After injection with the spike protein messenger, the body quickly destroys this vaccine mRNA, but creates absorbs the code it carries. The immune cells responsible for this process are called antigens. They spread information from the cell infected by the spike protein copy to other cells called T cells.
T cells have immune functions of antiviral responses, or they produce cytokines or kill the infected cell. The moment it detects part of the spike protein, they emit an ‘alarm’ to other defense cells in the body so they can fight the infection.
After the first encounter with these viral agents, our body creates a ‘memory’ of their RNA. At this point, memory cells begin to be generated, which are long-lived and store information on how to destroy the antigen. If one day we cross paths with the virus again (as we do with the flu almost always), the defense response will be much faster and more effective due to the activation of the cells.

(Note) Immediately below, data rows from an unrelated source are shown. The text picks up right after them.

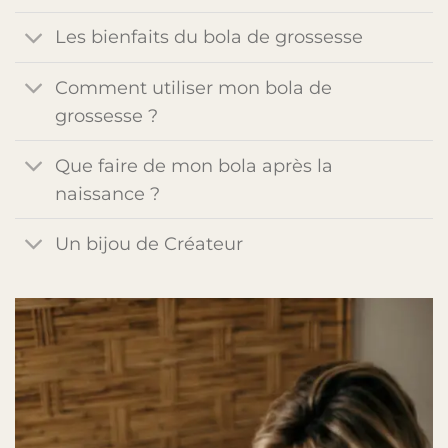
Les bienfaits du bola de grossesse
Comment utiliser mon bola de
grossesse ?
Que faire de mon bola après la
naissance ?
Un bijou de Créateur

These memory cells can be weaker or stronger, depending on the case. Therefore, the body uses the so-called B lymphocyte, which is activated after recognizing the antigen and converts into a cell called plasma, which actually produces the antibodies.
Most of the time, these cells die as soon as they fight infection in our body, and are called short-lived plasma cells. However, in some cases they can last a lifetime.
At these times, they are stored in the bone marrow, called long-lived plasma cells. That’s why we have immunity against some types of virus that we had contact in childhood, such as measles, mumps and others.
Combination that is good
The combination of natural immunity and vaccine-induced immunity excites scientists, since after contact with the virus, the body produces defense cells and memory cells, which can help to inhibit coronavirus contagion even before the agent. reach the organism.
Despite the encouraging news, Hatziioannou told NPR he didn’t know if everyone who had Covid-19 and took the vaccine soon after will have the same ‘superimmunity’. According to the specialist, this analysis is extremely difficult to do and, for this reason, they evaluated few patients.
And who gets Covid-19 only after vaccination?
For this and other questions, researchers still do not have answers, as the evaluation time is very short.
What is known so far is that vaccines play a key role in lowering the risk of severe cases of the coronavirus, and that they help produce much more flexible antibodies capable of recognizing variants of the virus.
Something that, according to Bieniasz, could make the coronavirus part of a category of viruses that will only bring us a common flu or even a cold.